In the interest of reversing this myth, here are my four favorite RSS feeds from non-blog sources:
  • Ben Casnocha's del.icio.us feed. Many of his astute blog posts come from here first, so you will feel smart and informed when you already know what he's talking about.
  • Cleaveland Clinic Journal of Medicine PubMed feed. Most of these are highly specific and the feed doesn't update much, but every now and then there is a legitimate must-read, like this one about public data reporting at hospitals. Very quant, plus all of the articles are free.
  • Colin Marshall's twitter feed. As I said in my interview with Colin, it's possible that he's a better tweeter than blogger, and that's saying something. I especially like when he defines a previously ambiguous word. For example, "Procrastination: the temporary displacement of tasks at which it is possible to fail with tasks at which it is not possible to fail."
  • Robin Hanson's LessWrong comment feed. This one is tricky because he is replying to someone else's writing and context is sometimes hard to pick up.
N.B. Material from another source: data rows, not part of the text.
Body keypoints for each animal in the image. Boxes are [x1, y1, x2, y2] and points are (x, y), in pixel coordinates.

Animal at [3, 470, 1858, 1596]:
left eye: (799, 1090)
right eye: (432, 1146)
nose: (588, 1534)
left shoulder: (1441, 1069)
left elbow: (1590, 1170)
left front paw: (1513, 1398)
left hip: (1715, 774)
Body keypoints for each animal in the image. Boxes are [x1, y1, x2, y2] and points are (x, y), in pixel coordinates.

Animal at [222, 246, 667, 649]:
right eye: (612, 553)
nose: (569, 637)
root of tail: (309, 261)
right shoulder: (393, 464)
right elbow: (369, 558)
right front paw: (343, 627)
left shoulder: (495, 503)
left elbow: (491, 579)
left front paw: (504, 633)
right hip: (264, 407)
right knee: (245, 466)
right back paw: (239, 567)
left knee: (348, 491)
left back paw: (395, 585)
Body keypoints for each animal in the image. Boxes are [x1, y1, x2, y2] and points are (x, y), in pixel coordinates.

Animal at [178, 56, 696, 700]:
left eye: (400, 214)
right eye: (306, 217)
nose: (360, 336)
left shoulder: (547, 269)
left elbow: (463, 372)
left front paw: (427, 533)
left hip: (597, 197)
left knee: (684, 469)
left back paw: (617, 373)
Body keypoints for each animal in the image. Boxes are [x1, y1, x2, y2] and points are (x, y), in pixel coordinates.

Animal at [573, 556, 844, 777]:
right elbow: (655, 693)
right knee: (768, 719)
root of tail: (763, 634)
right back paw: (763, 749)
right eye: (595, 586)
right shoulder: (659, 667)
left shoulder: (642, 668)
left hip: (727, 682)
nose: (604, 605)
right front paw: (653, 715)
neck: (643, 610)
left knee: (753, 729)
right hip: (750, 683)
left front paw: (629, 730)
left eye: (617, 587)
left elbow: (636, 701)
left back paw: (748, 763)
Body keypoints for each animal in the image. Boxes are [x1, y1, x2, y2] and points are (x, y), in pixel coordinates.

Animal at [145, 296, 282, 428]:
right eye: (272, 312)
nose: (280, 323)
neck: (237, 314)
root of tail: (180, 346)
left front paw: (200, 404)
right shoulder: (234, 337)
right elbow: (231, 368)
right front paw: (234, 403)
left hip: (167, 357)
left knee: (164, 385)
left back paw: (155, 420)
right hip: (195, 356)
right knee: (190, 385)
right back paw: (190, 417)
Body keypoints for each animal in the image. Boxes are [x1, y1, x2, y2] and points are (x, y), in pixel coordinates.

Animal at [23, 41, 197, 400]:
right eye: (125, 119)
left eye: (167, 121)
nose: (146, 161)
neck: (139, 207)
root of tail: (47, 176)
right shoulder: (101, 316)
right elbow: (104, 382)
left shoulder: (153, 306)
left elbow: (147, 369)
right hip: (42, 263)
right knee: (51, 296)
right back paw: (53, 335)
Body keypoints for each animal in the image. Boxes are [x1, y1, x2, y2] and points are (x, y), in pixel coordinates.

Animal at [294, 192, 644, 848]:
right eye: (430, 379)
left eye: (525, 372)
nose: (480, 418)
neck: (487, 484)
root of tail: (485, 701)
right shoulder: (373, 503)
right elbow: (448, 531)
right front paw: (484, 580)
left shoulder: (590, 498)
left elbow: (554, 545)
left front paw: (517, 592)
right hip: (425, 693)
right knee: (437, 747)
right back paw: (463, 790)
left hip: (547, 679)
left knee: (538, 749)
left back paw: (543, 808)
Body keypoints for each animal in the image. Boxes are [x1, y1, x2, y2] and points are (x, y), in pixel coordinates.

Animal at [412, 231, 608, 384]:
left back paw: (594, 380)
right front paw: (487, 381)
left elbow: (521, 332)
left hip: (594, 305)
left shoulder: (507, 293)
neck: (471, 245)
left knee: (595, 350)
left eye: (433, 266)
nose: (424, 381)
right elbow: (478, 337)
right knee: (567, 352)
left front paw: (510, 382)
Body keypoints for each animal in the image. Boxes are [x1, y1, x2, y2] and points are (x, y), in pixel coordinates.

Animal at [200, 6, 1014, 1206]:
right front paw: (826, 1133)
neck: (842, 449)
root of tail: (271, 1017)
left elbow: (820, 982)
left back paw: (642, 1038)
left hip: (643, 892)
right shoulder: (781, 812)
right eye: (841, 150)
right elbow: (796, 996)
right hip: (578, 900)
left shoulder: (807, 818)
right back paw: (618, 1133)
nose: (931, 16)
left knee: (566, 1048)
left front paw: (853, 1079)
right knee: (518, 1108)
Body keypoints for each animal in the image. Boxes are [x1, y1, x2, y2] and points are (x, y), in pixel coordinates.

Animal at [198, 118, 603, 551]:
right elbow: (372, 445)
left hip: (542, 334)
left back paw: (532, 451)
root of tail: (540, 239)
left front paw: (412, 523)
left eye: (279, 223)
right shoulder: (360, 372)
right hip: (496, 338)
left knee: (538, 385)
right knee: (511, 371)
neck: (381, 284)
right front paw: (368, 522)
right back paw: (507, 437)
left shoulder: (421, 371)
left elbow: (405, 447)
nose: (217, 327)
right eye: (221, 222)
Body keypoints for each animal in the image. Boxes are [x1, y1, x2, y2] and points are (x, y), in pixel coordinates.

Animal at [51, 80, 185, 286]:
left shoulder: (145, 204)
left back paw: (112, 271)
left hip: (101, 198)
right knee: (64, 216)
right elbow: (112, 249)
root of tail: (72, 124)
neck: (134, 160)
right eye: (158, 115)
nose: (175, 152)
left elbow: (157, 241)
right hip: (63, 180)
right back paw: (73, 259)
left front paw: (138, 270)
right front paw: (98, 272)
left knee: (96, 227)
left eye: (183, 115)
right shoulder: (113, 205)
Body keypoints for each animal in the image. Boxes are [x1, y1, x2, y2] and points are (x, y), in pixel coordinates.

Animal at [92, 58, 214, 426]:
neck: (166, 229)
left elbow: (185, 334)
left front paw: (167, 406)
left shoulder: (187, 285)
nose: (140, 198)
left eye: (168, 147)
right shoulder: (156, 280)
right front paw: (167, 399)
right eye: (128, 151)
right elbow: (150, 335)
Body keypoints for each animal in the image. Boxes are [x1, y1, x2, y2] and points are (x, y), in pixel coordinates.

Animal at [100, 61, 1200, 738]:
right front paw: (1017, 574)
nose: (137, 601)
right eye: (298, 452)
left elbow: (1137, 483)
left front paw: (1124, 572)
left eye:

But for OB fans it's a must, and there are some money quotes, like, "Conversation is a highly evolved system and random changes are usually for the worse."
Let me know if you know of any good unorthodox RSS feeds.

Tuesday, December 1, 2009

How to Read Books

Non-classical Top 1000 Amazon Reviewer Irfan Alvi reviews Rong Fan's How We Read here and offers bullet points of the best advice he found from the book. In order to further condense the knowledge, here are what I consider the key points from his review of the book I haven't yet read:
3. Since time is limited, choose books very carefully. Books of intermediate size, written by a single expert author, are often best. Use resources like Amazon to help find suitable books (since you're reading this review, you already know that).

6. Mastering the general principles of a subject is more important than remembering details, so read accordingly. For this purpose, read introductory chapters and paragraphs very carefully.

9. Take regular breaks during your reading sessions, even if you'd rather push on. Allow longer reading sessions for more complex topics.

12. Don't bother with speed-reading. Read at the proper pace to learn well, with slower usually being better.

21. Recognize that reading must be balanced with hands-on experience. Reading informs experience so that more is gained from experience, but reading is never a substitute for experience. For that matter, balance reading and experience with other aspects of your life, including rest and recreation. In other words, don't become a bookworm.
I just happened upon Irfan's reviews of books, and they're awesome--he clearly knows how to read books quite well himself. Here he reviews Secrets of a Buccanner-Scholar (and offers a defence of academia), here he reviews How Doctors Think (huge uncertainty means medicine is not a science), and here he reviews Creativity in Science, which is the best book I read all year.

Here he reviews Quantum Enigma and trashes it (correctly, from my opinion on QM and consciousness), but still gives it three stars! This indicates that you need to be fairly positive about a book even when you don't like it to get to the top 1000 reviewers. And it is more evidence for why Amazon needs to go to a ten star system--the five stars just aren't enough to fully indicate one's opinion.